阪神・淡路大震災から14年が経ちました。衝撃だったのは、阪神高速道路が倒れたこと。私は田舎が兵庫県なので、帰省の時に何度も通っていた道路でした。この震災のちょうど1年前(不思議に同じ日)に起こったロスの地震(ノースリッジ地震)で、やはり高速道路が崩壊しました。そのとき、専門家や関係者は「日本の高速道路が倒れることはありません」とコメントしたことを思い出します。でも、日本でも倒れたのです。
私は広報担当として「核融合の研究は安全です」という言葉をたびたび使います。しかしその言葉を使うことの重さをずっしりと受け止めています。
先日、安全衛生労働コンサルタントの先生から教わった「安全」を確保するための哲学。『そもそも「安全」など存在しない。

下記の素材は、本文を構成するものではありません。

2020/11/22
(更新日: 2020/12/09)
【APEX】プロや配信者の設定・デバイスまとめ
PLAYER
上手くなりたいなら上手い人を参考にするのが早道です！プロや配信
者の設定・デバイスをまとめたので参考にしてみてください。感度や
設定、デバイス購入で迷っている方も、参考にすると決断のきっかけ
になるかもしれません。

存在するのは「危険」である。「安全」は自らの工夫と努力で創り出すものである。継続して努力しないと「危険」に結びつく。』「安全です」と言う限りは、自ら安全確保ための努力を絶え間なく続けていかないといけないのです。
また、技術の進歩によって「危険」が潜在化(隠れて見えなくなっている)とのこと。安全を確保するためには「危険」の兆候、可能性を見つけ出すことが必要なのです。「安全です」と言う限りは、どのような「危険」があるか言えるということなのです。
自らに言い聞かせるために、書き留めておきました。